* _Goal of the exercise_: Repeat the data precisely as given.

──────── Dataset excerpts ────────

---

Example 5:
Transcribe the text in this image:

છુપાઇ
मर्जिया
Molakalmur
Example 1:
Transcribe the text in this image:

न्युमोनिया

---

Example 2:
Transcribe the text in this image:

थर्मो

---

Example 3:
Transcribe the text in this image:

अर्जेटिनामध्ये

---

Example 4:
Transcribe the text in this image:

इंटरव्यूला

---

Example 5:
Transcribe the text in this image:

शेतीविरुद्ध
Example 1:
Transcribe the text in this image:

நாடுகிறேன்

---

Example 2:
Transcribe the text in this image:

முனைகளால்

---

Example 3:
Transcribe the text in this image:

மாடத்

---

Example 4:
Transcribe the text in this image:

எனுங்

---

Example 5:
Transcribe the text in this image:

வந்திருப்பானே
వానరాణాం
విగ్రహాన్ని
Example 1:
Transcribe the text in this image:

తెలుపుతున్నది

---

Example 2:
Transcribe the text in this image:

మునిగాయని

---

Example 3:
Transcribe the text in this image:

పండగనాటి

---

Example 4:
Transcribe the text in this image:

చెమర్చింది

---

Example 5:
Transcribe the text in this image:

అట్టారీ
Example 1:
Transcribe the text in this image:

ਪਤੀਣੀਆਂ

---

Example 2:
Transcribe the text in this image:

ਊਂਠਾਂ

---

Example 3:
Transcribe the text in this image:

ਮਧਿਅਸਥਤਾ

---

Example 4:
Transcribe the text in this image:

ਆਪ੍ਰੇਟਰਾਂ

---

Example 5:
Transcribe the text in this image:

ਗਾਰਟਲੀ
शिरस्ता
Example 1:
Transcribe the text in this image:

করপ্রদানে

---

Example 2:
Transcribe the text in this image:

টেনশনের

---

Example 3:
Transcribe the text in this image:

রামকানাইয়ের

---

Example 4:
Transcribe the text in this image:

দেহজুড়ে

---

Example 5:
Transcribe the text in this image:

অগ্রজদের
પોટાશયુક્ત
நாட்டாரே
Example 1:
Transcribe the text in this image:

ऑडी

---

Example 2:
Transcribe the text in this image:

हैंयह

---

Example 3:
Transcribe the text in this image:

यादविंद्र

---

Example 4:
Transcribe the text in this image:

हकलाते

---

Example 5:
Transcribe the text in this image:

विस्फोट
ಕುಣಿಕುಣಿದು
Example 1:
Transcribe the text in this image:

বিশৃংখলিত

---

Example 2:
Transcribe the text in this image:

────────

* _Answer space_:
---

Example 5:
Transcribe the text in this image:

છુપાઇ
मर्जिया
Molakalmur
Example 1:
Transcribe the text in this image:

न्युमोनिया

---

Example 2:
Transcribe the text in this image:

थर्मो

---

Example 3:
Transcribe the text in this image:

अर्जेटिनामध्ये

---

Example 4:
Transcribe the text in this image:

इंटरव्यूला

---

Example 5:
Transcribe the text in this image:

शेतीविरुद्ध
Example 1:
Transcribe the text in this image:

நாடுகிறேன்

---

Example 2:
Transcribe the text in this image:

முனைகளால்

---

Example 3:
Transcribe the text in this image:

மாடத்

---

Example 4:
Transcribe the text in this image:

எனுங்

---

Example 5:
Transcribe the text in this image:

வந்திருப்பானே
వానరాణాం
విగ్రహాన్ని
Example 1:
Transcribe the text in this image:

తెలుపుతున్నది

---

Example 2:
Transcribe the text in this image:

మునిగాయని

---

Example 3:
Transcribe the text in this image:

పండగనాటి

---

Example 4:
Transcribe the text in this image:

చెమర్చింది

---

Example 5:
Transcribe the text in this image:

అట్టారీ
Example 1:
Transcribe the text in this image:

ਪਤੀਣੀਆਂ

---

Example 2:
Transcribe the text in this image:

ਊਂਠਾਂ

---

Example 3:
Transcribe the text in this image:

ਮਧਿਅਸਥਤਾ

---

Example 4:
Transcribe the text in this image:

ਆਪ੍ਰੇਟਰਾਂ

---

Example 5:
Transcribe the text in this image:

ਗਾਰਟਲੀ
शिरस्ता
Example 1:
Transcribe the text in this image:

করপ্রদানে

---

Example 2:
Transcribe the text in this image:

টেনশনের

---

Example 3:
Transcribe the text in this image:

রামকানাইয়ের

---

Example 4:
Transcribe the text in this image:

দেহজুড়ে

---

Example 5:
Transcribe the text in this image:

অগ্রজদের
પોટાશયુક્ત
நாட்டாரே
Example 1:
Transcribe the text in this image:

ऑडी

---

Example 2:
Transcribe the text in this image:

हैंयह

---

Example 3:
Transcribe the text in this image:

यादविंद्र

---

Example 4:
Transcribe the text in this image:

हकलाते

---

Example 5:
Transcribe the text in this image:

विस्फोट
ಕುಣಿಕುಣಿದು
Example 1:
Transcribe the text in this image:

বিশৃংখলিত

---

Example 2:
Transcribe the text in this image:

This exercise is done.